In the 1950s and 60s, the streets of America thundered with chants for justice. Ibriym men, women, and children were beaten, jailed, sprayed with hoses, and lynched for daring to demand equal treatment. Leaders like Malcolm, Martin, Medgar, and others rose — some calling for peace, others for power. But despite the sacrifices and the so-called victories of the Civil Rights Act and the Voting Rights Act, the question remained: Were the Ibriym truly free? Or were they simply given new seats under the same oppressive roof?
Yes, they could drink from the same fountain. But their identity remained buried. Yes, they could vote — but under the name “Black,” a term that erases all tribal and covenant memory. The Ruach whispered: This is not the end. The true restoration of Yashar’al was not integration into Rome’s offspring. It was returning to the Name, the Land, and the Torah of YaHU’aH. No doubt exists: the Civil Rights movement brought partial justice, but not prophetic fulfillment.
As segregation fell, the invisible chains tightened. Ibriym were invited into the schools of their oppressors, taught to memorize European history, worship in Christian churches, and celebrate holidays foreign to their ancestors. Hebrew names were mocked. Torah customs were forbidden. Instead, they were handed crosses, flags, and secular dreams. The price of integration was assimilation — and the cost was their Qodash identity.
Blackness became a political category, not a spiritual one. Christianity remained the dominant lens through which they viewed the world — a religion inherited from the very captors who baptized their ancestors into silence. Who told you that was your faith? the Ruach whispered. Who told you Easter was yours? This spiritual confusion, cloaked in civil progress, deepened the exile. No doubt remains: the Civil Rights movement, while noble in resistance, never led Yashar’al back to YaHU’aH.
After 400 years of servitude, war, protests, and movements, the Ibriym still wear names not given by YaHU’aH. They are called Black. African American. Minority. Christian. None of these names appear in the covenant. None of them carry the weight of tribal heritage or prophetic destiny. These are names given by Rome’s offspring — labels to categorize, not restore.

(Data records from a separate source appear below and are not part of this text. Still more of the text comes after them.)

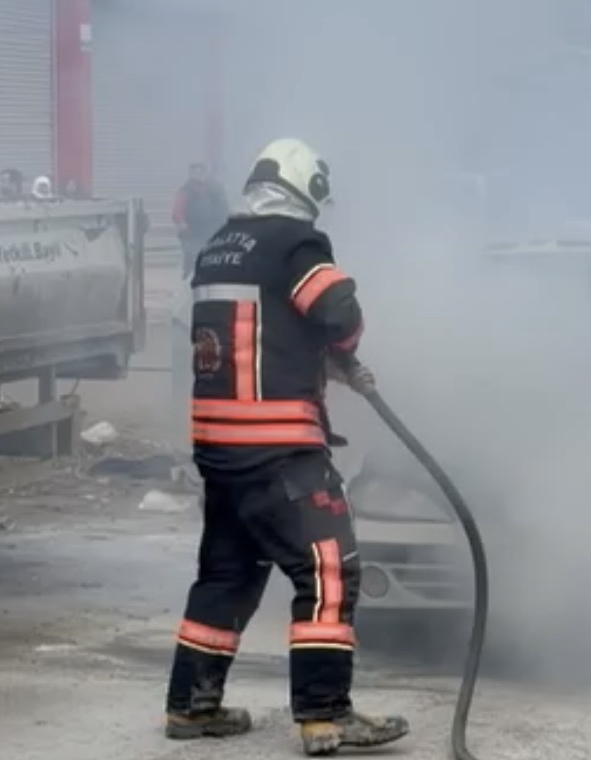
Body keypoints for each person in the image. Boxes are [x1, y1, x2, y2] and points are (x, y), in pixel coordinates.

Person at [163, 137, 409, 756]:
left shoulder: (217, 246)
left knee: (226, 573)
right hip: (279, 447)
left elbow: (261, 330)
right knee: (328, 567)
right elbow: (338, 310)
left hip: (219, 447)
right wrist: (345, 352)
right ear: (306, 188)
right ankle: (326, 715)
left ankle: (192, 707)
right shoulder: (296, 243)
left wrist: (318, 358)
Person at [173, 161, 230, 276]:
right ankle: (190, 274)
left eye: (200, 172)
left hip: (212, 230)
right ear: (190, 174)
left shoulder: (216, 190)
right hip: (192, 231)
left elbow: (224, 208)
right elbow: (177, 211)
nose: (198, 175)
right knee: (193, 257)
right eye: (195, 173)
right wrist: (182, 223)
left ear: (205, 173)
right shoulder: (184, 191)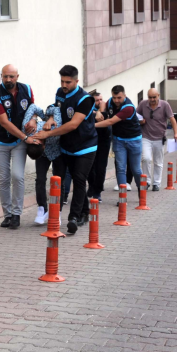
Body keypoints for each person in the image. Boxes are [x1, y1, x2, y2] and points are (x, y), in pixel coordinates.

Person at [32, 65, 97, 235]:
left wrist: (48, 134)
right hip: (66, 146)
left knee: (79, 179)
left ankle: (73, 218)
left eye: (68, 82)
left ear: (76, 81)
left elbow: (73, 124)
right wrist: (51, 118)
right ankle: (84, 211)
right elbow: (55, 109)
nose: (64, 84)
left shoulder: (85, 99)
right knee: (73, 178)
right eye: (62, 81)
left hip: (85, 146)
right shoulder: (60, 92)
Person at [0, 65, 36, 229]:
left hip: (18, 143)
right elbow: (4, 122)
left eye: (11, 77)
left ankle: (16, 214)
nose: (8, 80)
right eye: (5, 76)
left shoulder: (27, 90)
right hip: (0, 142)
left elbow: (32, 109)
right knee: (4, 179)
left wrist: (34, 120)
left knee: (18, 176)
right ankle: (7, 215)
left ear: (17, 76)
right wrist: (25, 137)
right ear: (1, 76)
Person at [18, 103, 64, 225]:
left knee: (59, 181)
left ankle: (57, 212)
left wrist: (48, 119)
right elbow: (32, 107)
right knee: (40, 180)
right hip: (42, 156)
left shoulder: (54, 131)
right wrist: (33, 118)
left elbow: (56, 109)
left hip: (57, 152)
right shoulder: (27, 130)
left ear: (43, 146)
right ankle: (42, 209)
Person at [95, 85, 142, 196]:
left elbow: (110, 122)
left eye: (119, 98)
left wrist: (92, 125)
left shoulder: (128, 107)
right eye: (114, 97)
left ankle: (142, 190)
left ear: (124, 95)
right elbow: (103, 104)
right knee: (120, 169)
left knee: (136, 169)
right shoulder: (111, 101)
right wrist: (99, 112)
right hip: (119, 140)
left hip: (133, 141)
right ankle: (122, 197)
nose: (116, 100)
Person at [137, 88, 177, 191]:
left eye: (154, 97)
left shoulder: (165, 105)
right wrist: (140, 121)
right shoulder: (143, 104)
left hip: (159, 138)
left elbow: (172, 119)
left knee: (158, 162)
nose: (152, 99)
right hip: (145, 137)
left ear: (158, 95)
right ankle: (147, 181)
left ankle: (156, 183)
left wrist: (176, 133)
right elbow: (136, 115)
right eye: (150, 97)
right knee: (146, 159)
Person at [86, 91, 111, 203]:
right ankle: (92, 186)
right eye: (97, 100)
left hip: (103, 141)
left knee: (101, 167)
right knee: (90, 168)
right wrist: (98, 111)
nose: (100, 102)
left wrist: (100, 111)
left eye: (101, 100)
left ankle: (97, 192)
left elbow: (105, 119)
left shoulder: (106, 110)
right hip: (90, 141)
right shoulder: (87, 110)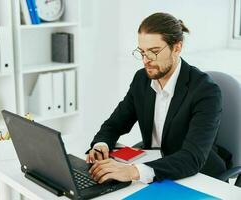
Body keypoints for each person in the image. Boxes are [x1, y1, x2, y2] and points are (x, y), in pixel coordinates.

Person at [86, 12, 226, 184]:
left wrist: (133, 171)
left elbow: (192, 157)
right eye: (142, 52)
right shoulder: (142, 80)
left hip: (198, 177)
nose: (146, 60)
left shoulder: (206, 91)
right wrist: (101, 145)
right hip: (155, 170)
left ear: (177, 47)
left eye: (154, 52)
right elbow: (114, 124)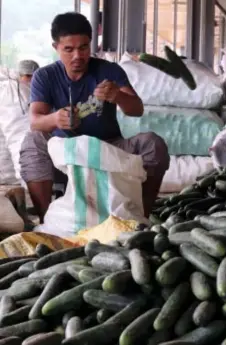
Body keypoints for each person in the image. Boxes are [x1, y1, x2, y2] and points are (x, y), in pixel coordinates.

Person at [19, 12, 170, 223]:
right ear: (56, 48)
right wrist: (55, 119)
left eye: (83, 47)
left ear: (91, 43)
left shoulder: (109, 70)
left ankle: (139, 220)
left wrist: (117, 95)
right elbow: (35, 120)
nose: (77, 56)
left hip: (108, 148)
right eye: (68, 49)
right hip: (65, 152)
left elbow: (136, 109)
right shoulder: (45, 76)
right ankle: (46, 222)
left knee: (153, 145)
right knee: (33, 141)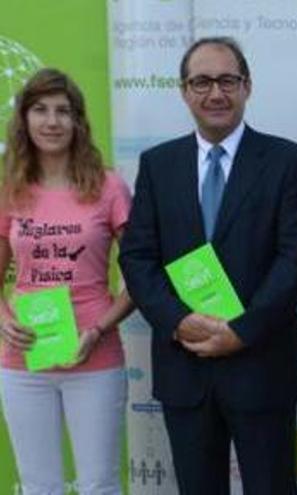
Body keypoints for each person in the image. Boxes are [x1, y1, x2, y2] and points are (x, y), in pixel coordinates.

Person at [119, 37, 297, 494]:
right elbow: (137, 256)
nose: (215, 93)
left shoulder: (288, 161)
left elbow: (295, 259)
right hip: (184, 368)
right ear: (184, 90)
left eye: (227, 80)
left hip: (261, 364)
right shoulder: (157, 164)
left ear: (247, 86)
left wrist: (242, 331)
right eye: (202, 81)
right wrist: (178, 321)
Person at [0, 68, 133, 494]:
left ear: (78, 121)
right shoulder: (9, 188)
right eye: (40, 109)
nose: (52, 121)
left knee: (98, 485)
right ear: (24, 119)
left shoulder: (109, 186)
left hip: (93, 359)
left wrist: (99, 330)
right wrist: (2, 319)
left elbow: (140, 278)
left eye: (63, 111)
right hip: (24, 362)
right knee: (40, 487)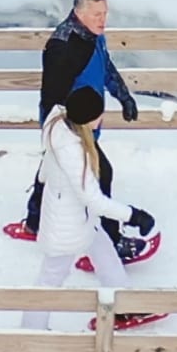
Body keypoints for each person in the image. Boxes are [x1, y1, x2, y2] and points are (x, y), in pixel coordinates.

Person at [19, 0, 152, 255]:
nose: (103, 20)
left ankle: (34, 222)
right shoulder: (62, 46)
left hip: (88, 120)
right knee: (102, 174)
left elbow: (105, 66)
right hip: (72, 125)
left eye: (105, 13)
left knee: (51, 167)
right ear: (79, 13)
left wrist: (123, 96)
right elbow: (53, 97)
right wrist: (68, 132)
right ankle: (110, 242)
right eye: (96, 14)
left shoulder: (94, 36)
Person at [18, 87, 163, 332]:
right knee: (50, 279)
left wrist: (43, 183)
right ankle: (32, 333)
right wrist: (133, 215)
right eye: (98, 114)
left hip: (81, 219)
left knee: (106, 255)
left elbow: (45, 167)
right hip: (67, 224)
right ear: (86, 118)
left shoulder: (58, 123)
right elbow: (94, 199)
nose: (101, 118)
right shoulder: (73, 152)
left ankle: (123, 305)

Meanwhile, the world points to another people as “Jews,” as “Israel,” as the chosen. But the Ruach is speaking again. You are not what they call you. You are who I named you. From the streets of Harlem to the townships of South Africa, from the mountains of Jamaica to the alleys of Detroit, the remnant is stirring. No doubt exists: the Civil Rights era did not free Yashar’al. It marked the beginning of their awakening.